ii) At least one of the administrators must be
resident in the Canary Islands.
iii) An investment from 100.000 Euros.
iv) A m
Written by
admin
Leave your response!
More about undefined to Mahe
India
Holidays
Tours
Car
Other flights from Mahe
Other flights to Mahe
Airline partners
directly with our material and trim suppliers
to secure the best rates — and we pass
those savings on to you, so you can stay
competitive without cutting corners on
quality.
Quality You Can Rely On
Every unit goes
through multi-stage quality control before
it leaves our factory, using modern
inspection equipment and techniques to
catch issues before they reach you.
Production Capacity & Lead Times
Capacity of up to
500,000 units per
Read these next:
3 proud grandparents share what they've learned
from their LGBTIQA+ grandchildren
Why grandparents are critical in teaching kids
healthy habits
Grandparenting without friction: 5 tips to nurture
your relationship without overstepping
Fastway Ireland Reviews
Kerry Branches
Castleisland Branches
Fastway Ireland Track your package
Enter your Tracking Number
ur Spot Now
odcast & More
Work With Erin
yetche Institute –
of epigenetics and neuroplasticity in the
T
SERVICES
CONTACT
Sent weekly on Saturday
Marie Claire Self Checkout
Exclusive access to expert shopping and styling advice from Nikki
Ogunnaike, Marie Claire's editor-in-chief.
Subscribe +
◇ ◇ ◇
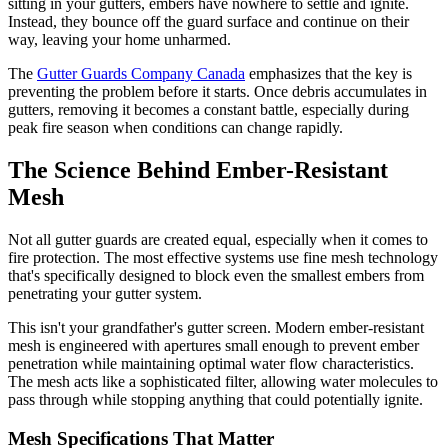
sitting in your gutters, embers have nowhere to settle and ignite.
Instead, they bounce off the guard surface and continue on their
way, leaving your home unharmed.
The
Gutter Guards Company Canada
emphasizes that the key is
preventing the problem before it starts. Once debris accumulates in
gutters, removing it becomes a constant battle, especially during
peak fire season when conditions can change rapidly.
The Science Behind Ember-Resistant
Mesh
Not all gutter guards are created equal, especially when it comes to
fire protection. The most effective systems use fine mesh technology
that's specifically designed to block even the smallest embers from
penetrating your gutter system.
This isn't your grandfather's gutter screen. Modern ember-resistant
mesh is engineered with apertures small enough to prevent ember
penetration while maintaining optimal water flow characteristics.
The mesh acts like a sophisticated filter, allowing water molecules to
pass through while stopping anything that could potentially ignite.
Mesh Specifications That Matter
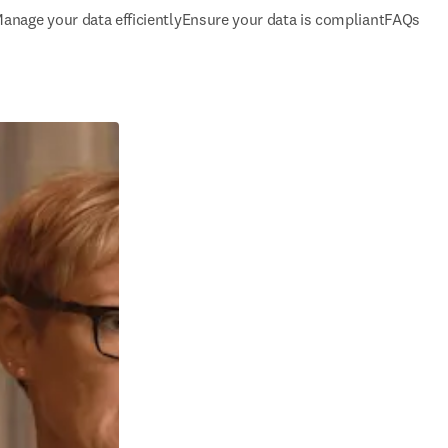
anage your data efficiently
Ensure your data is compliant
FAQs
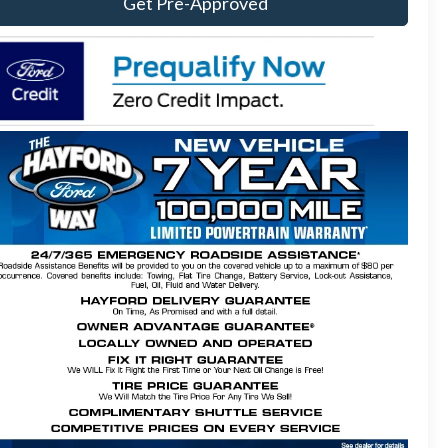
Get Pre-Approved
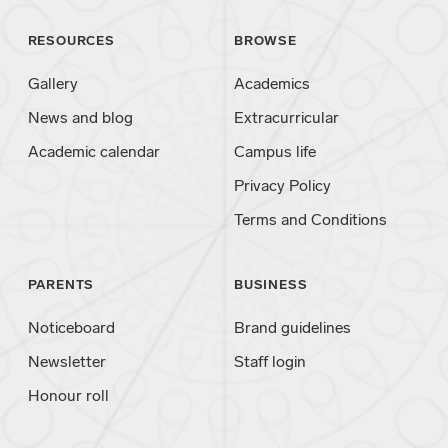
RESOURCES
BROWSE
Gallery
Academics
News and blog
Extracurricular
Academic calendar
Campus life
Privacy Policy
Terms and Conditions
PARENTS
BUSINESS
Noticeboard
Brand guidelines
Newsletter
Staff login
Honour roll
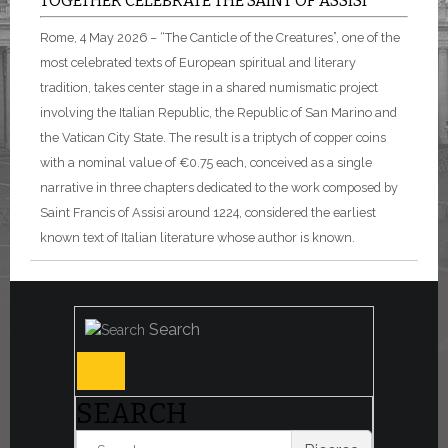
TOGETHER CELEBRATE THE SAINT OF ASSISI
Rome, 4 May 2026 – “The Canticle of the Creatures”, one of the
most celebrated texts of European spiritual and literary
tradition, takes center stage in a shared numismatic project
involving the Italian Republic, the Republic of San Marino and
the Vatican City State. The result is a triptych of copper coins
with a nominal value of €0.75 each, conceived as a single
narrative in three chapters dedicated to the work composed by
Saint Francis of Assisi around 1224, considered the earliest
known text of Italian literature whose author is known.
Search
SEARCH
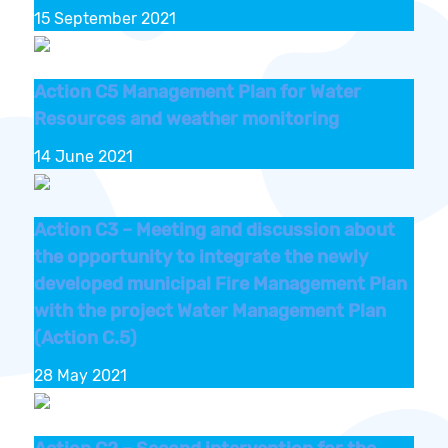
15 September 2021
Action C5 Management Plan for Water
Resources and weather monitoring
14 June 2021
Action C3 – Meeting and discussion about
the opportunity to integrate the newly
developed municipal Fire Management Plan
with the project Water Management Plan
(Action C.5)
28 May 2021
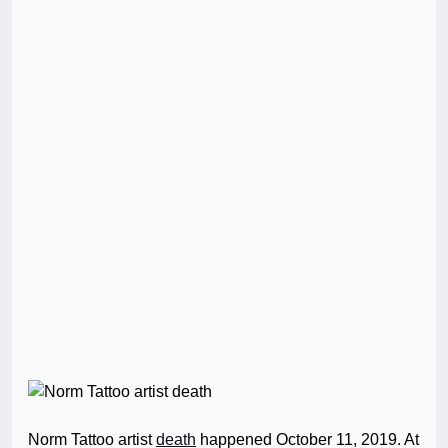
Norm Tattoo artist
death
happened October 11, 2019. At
◇ ◇ ◇
## Task item
Could you filter the material above and copy each line that holds the word "their"?

## Result
from their LGBTIQA+ grandchildren
Instead, they bounce off the guard surface and continue on their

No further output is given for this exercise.